Secure Access to Your Webcast with Easy-to-Use Features
If you’re using DIY webcasting software, the easiest and best way to secure your webcast is to prevent unauthorized users from accessing it. For example, here are the most common ways you can control access to your event if you’re using the Convey self-service webcast platform.
Enable Referral Checking
The “Referral Checking” feature prevents the event URL from being accessed directly. Viewers can access the webcast only if they enter from one of the URLs on a referral list. Commonly used for internal-only company meetings, this feature will require viewers to log in to the company portal to access the webcast.
Enable Password Protection
There are a few password protection features you can select. Depending on the options you select during the event setup, you can require a password for the registration page, log-in form, or both. The “Password” feature allows viewers to access your event’s landing page but prevents them from entering the presentation if they don’t have the password.
The “Password Protect Login” feature allows you to set a password that registrants must use to enter your event. The password is distributed in the registration confirmation and event reminder emails by default. For an additional layer of security, you can also require viewers to use this same password to complete the registration form.
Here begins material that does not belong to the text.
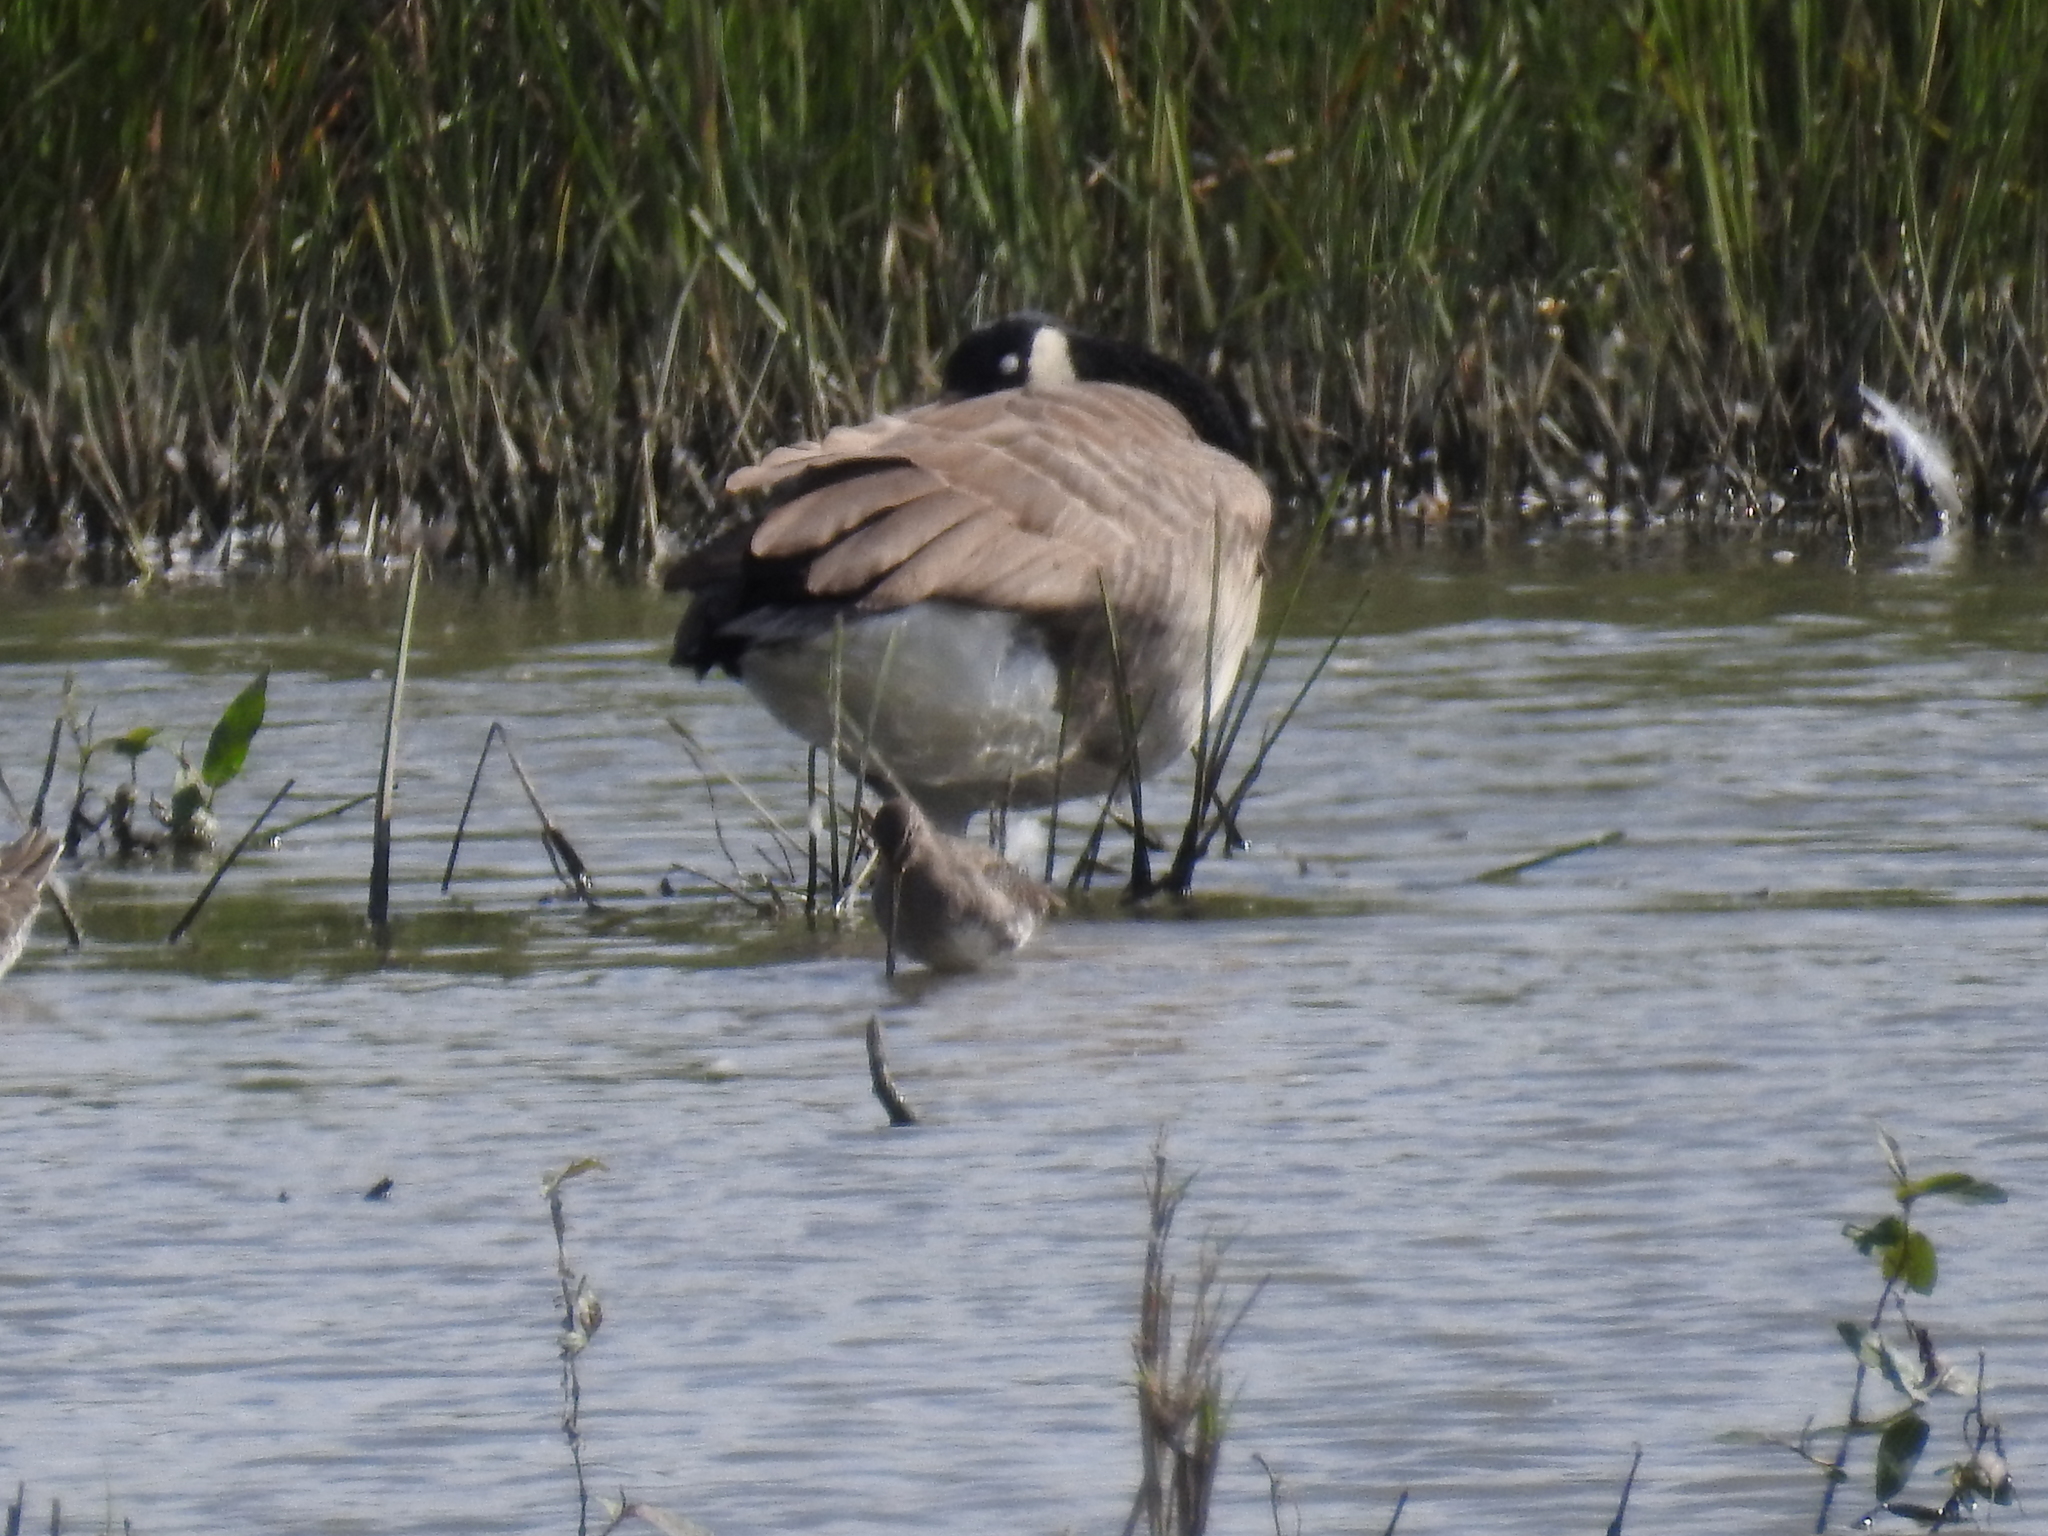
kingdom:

The “Site Lockout” feature requires viewers to enter a site key and passcode to join your event. Viewers are prompted to enter the site key and passcode before they reach the event landing page where they register or log in. This feature is typically used for highly sensitive or confidential events, as it prevents unauthorized viewers from seeing your event’s branding, title, description, and other information.
Limit Simultaneous Logins
The “Limit Simultaneous Logins” option prevents a login from being shared by multiple viewers. You can choose the number of active viewing sessions allowed for each email address.
Limit Access to Your Presentation
You can place additional controls on access to your presentation by enabling the “Viewer IP,” “Viewer Email Address,” or “Viewer Domain” options. You can also add a list of only those viewers authorized to access the presentation. Conversely, you can add a list of viewers who are blocked from accessing the presentation.
Lastly, you also want to ensure that your entire webcast system runs over Secure Sockets Layer technology, or SSL (indicated by a URL that begins with “https:”). SSL establishes an encrypted link between a web server and a web browser.